Investimentos recentes foram direcionados à modernização do dique flutuante, reengenharia de processos e adoção de tecnologias de automação e design. Essas melhorias visam aumentar a eficiência, reduzir custos e aprimorar os serviços oferecidos aos clientes. Porém, o setor enfrenta desafios, como a adaptação às rigorosas políticas ambientais, escassez de mão de obra qualificada, instabilidades econômicas e fragilidades nas cadeias de suprimento. O Estaleiro Belov, no entanto, confia em sua resiliência e visão estratégica de longo prazo para superar esses obstáculos e fortalecer sua posição no mercado naval.
No plano internacional, estaleiros europeus têm investido em tecnologias verdes, incluindo motores elétricos e híbridos. No Brasil, avanços semelhantes são fundamentais para atender às novas regulações ambientais e conquistar mercado externo.
Apesar dos avanços, o setor ainda enfrenta obstáculos significativos. A dependência do mercado offshore e as flutuações no preço do petróleo representam desafios adicionais. Ademais, a falta de previsibilidade nas encomendas e o ambiente regulatório complexo continuam a impactar a competitividade da indústria.
Mesmo assim, há um otimismo em relação ao futuro. Incentivos governamentais e a ampliação do conteúdo local são fundamentais para consolidar a indústria naval brasileira. O Sinaval defende a criação de novas políticas de incentivo para equalizar as assimetrias competitivas com países asiáticos. Políticas como a proteção de bandeira, comuns nos EUA, poderiam ser adaptadas ao mercado brasileiro para garantir previsibilidade de encomendas. Estudos também indicam que a modernização da infraestrutura dos estaleiros pode elevar significativamente a produtividade e a competitividade. O setor privado, em parceria com o governo, pode desempenhar um papel crucial no financiamento de melhorias tecnológicas e operações mais sustentáveis.

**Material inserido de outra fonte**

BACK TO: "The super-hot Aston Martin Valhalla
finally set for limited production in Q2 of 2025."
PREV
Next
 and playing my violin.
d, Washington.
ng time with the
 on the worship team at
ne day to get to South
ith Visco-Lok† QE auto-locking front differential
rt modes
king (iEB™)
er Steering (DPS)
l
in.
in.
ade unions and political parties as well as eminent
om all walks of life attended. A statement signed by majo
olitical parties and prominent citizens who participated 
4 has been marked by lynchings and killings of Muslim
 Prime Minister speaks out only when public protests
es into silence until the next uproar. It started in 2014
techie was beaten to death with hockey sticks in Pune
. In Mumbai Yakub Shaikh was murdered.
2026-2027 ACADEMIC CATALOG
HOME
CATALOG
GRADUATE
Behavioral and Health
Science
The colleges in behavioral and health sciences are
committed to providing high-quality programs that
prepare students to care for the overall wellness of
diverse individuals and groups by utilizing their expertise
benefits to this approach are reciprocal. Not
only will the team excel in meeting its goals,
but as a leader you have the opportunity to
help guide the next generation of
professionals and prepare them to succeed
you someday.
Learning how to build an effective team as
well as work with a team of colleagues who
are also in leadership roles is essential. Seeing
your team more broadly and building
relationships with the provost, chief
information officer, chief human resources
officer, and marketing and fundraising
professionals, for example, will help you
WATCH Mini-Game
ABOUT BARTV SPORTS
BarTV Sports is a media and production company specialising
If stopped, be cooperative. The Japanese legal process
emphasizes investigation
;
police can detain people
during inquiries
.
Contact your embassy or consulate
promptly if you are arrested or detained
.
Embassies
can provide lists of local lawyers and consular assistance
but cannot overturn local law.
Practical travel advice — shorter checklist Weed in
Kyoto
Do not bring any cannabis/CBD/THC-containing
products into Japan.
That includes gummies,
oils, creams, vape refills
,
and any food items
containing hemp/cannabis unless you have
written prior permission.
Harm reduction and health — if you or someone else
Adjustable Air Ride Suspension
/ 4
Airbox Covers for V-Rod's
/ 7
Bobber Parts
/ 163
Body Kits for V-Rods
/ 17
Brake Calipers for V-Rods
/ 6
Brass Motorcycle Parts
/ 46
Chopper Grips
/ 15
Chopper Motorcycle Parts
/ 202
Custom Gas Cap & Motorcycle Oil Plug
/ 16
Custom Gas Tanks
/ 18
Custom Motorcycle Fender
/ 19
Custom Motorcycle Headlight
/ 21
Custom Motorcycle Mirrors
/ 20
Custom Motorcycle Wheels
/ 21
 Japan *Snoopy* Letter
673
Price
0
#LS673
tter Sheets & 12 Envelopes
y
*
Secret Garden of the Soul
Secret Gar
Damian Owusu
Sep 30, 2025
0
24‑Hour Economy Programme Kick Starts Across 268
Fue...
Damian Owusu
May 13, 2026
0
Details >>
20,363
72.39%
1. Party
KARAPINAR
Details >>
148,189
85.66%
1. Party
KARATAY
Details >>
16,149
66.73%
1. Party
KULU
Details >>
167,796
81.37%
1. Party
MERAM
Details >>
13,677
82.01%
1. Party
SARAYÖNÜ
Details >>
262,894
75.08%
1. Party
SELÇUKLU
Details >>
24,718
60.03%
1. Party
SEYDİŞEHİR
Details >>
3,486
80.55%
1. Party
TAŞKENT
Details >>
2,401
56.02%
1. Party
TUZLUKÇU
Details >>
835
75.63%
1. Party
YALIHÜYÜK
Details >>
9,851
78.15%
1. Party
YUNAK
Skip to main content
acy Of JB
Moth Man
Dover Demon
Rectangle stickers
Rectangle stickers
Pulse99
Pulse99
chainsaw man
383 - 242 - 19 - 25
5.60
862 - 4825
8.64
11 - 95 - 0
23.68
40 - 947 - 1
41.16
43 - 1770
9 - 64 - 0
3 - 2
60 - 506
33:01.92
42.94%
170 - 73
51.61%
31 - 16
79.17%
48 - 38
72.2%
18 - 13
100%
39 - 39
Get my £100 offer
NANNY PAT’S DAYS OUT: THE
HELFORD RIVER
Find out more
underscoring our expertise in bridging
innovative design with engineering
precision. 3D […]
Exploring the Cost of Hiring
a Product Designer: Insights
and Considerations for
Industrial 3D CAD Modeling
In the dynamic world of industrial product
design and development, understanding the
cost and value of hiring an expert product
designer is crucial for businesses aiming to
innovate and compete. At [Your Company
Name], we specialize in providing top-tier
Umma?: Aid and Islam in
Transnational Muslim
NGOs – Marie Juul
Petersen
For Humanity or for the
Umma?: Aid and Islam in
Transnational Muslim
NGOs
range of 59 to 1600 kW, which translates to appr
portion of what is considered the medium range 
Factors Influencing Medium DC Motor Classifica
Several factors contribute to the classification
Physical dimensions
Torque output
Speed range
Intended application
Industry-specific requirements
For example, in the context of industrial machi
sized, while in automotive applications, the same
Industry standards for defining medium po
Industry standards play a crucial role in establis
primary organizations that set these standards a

A indústria naval brasileira tem potencial para se consolidar como referência na construção de embarcações de médio porte, equilibrando inovação, sustentabilidade e competitividade. O compromisso com a capacitação de mão de obra, aliado à adoção de tecnologias de ponta, garante uma base sólida para o crescimento. Mas é essencial que o setor continue a trabalhar em conjunto com o governo e entidades reguladoras para superar os desafios e garantir um futuro próspero.